• Activity:
Set down exactly the lines from the one containing "ring pip: (158, 341)" through the last line of the data below, and no others.

• Collected data:
= = =

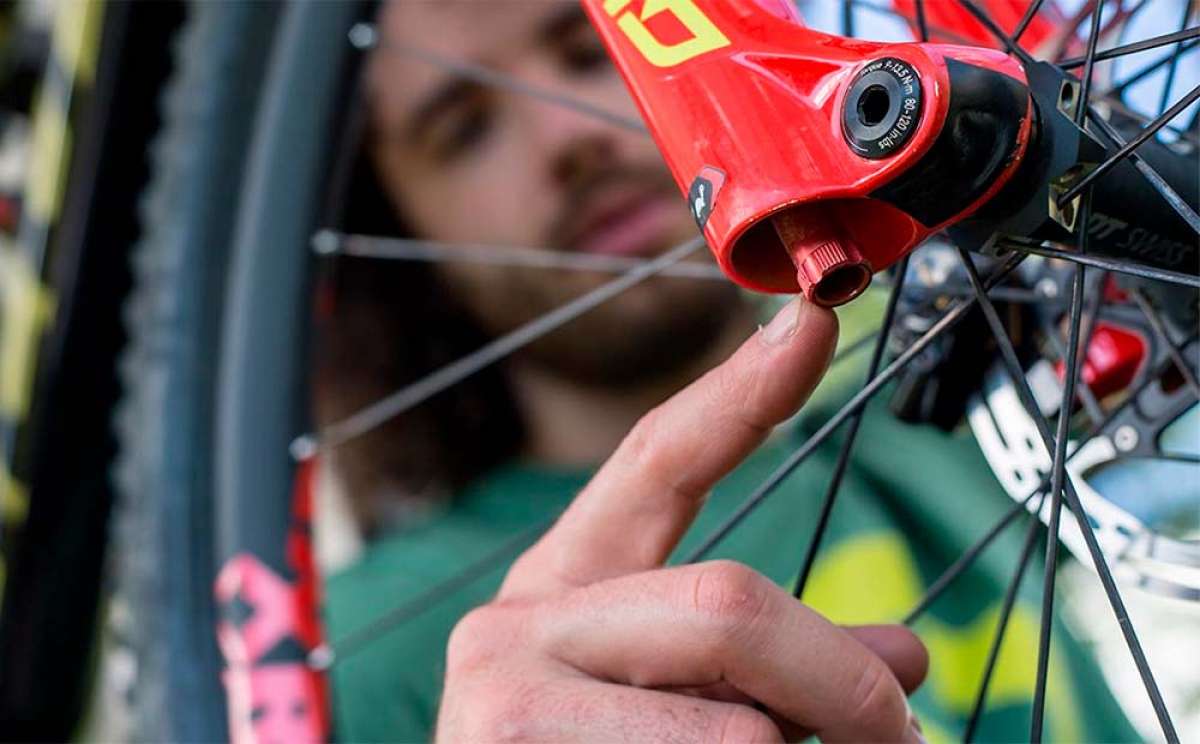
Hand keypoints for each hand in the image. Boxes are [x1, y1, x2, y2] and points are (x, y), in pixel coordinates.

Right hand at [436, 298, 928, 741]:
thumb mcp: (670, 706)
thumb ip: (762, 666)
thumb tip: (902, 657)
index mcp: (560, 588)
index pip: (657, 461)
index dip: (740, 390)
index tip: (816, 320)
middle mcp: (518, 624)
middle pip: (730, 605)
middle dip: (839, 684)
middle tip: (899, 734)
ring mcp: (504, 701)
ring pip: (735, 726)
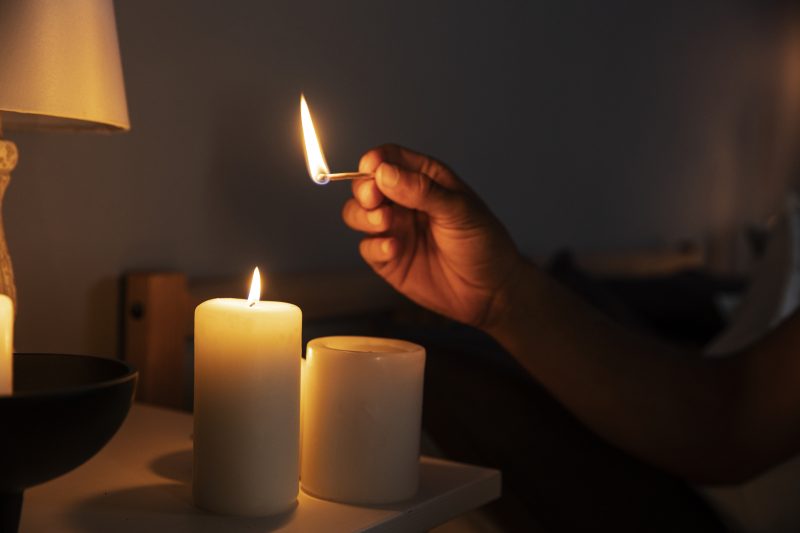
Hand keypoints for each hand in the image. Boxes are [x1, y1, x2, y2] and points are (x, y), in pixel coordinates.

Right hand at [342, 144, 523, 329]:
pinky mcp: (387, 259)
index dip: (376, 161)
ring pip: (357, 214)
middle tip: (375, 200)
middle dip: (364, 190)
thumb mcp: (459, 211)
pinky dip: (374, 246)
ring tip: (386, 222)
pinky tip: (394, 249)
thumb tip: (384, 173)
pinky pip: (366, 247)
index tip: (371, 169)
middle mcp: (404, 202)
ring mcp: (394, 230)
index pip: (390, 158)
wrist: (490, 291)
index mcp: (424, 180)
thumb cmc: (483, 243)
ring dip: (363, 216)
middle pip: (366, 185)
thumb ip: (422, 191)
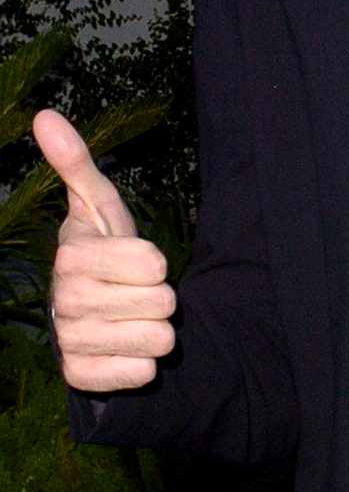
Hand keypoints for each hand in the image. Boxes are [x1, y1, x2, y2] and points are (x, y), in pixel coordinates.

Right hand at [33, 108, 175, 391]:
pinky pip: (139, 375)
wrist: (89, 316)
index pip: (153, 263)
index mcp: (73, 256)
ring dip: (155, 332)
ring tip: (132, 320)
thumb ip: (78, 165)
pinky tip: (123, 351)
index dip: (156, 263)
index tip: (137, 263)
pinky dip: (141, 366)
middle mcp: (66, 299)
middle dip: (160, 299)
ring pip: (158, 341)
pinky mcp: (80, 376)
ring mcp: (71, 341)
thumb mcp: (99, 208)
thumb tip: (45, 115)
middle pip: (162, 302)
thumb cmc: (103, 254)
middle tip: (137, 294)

= = =

• Response area:
ring pip: (158, 341)
pinky mcp: (80, 376)
ring mcp: (71, 341)
thumb mcp: (99, 208)
thumb tip: (45, 115)
middle pip: (162, 302)
thumb cmc: (103, 254)
middle tip: (137, 294)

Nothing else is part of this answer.